Есть в романе точное социально-психологическое объяснение, доступное, впрочем, любому грамотному очеркисту, – Саша боится отстать от всех: «страшно остаться одному». Одному – гибель, надо держаться в куче.
Есть и еще одно, глубинное объяснение, вряд ли легкое для понимания на уровне грамотной очеркистики, – оно мечено платоновской уникальностью и ведет в глубь его писательского существа: Саша «думает две мысли сразу и в обеих не находит утешения». Это потрясающее определение указывает на тайну Платонова: он видит разом и ослепительную мечту, и ее обреченность в реальной жизни.
Это – тот самый сплав «лирики» и «сатиры», который попытался определить Горький.
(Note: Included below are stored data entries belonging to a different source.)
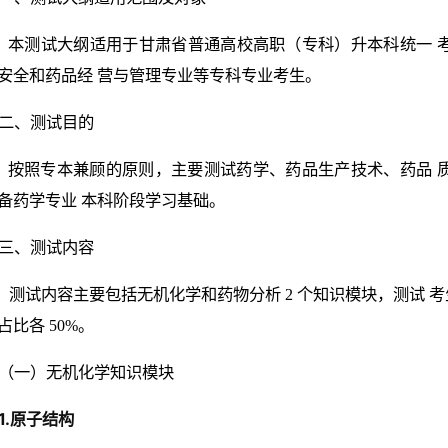
本测试大纲适用于甘肃省普通高校高职（专科）升本科统一 
安全和药品经 营与管理专业等专科专业考生。
二、测试目的
按照专本兼顾的原则，主要测试药学、药品生产技术、药品 
备药学专业 本科阶段学习基础。
三、测试内容
测试内容主要包括无机化学和药物分析 2 个知识模块，测试 
占比各 50%。
（一）无机化学知识模块
1.原子结构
В повести «Впрок» сплава нет – есть смесь. Горький мог бы найти здесь почти прямую смену фигур автора и героя, которому автор передает свою иронию, – редкий случай, когда бабочка на глазах выпархивает из куколки. Платонов объясняет это читателю почти как технический прием: «Если мы в дальнейшем называем путника как самого себя („я“), то это – для краткости речи, а не из признания, что безвольное созерцание важнее напряжения и борьбы. Наоборот, в наше время – бредущий созерцатель – это, самое меньшее, полугад, поскольку он не прямой участник дела, создающего коммунизм».
«Он» – это «я». Действие и созерцание разом. Гремучая смесь. Если Горький и не прочел этого в повести «Впрок», то в письме Платонова он прочел все те мучительные формулы, в которых Платонов пытается понять свою немыслимую роль в этом мире. «… Быть отвергнутым своим классом и быть внутренне все же с ним…» «Я их не обманывал, Алексей Максимович, но вещь все же вышла действительно „обманная“ и классово враждебная».
Горький не ответил. В его архиве осталась машинописная копия (второй экземпляр) части платоновского письма. Горький отметил для машинистки текст: от слов «Мне сейчас никто не верит…» до слов «жить… сохраняя собственное туловище… вредно и не нужно».